Information supplied ->
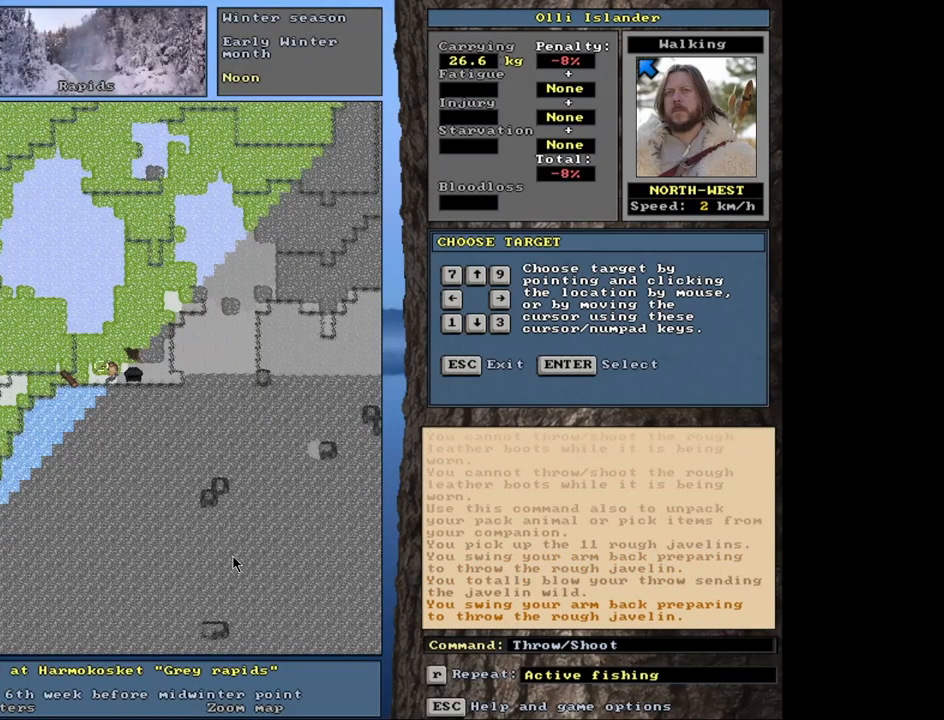
{"keys": [], "mouse": [], "events": [[300, "t", "down"], [417, "t", "up"]]}
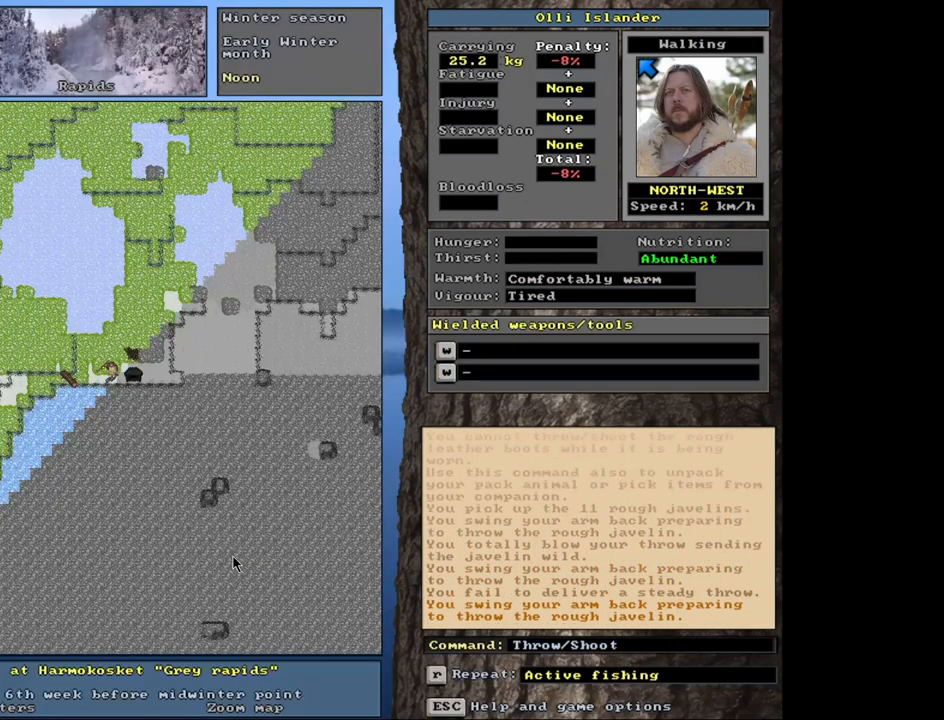
{"keys": [], "mouse": [], "events": [[333, "t", "down"], [417, "t", "up"]]}
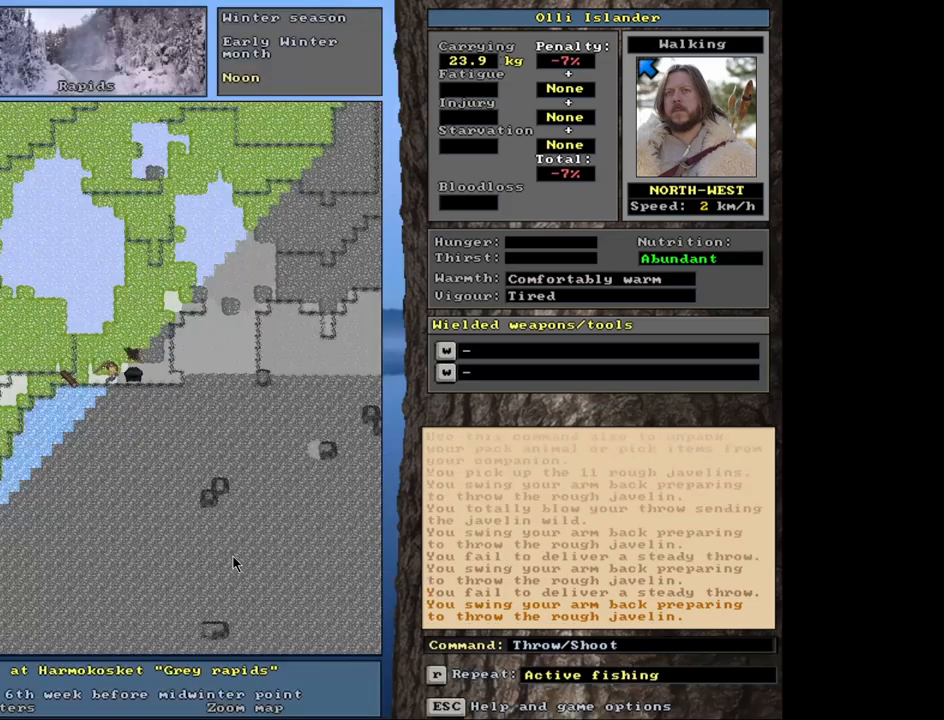
{"keys": [], "mouse": [], "events": [[350, "t", "down"], [467, "t", "up"]]}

About this task -> Transcribe the listing exactly; skip the pictures.

Answer to the problem ->
{"keys": [], "mouse": [], "events": [[300, "t", "down"], [417, "t", "up"]]}
{"keys": [], "mouse": [], "events": [[333, "t", "down"], [417, "t", "up"]]}
{"keys": [], "mouse": [], "events": [[350, "t", "down"], [467, "t", "up"]]}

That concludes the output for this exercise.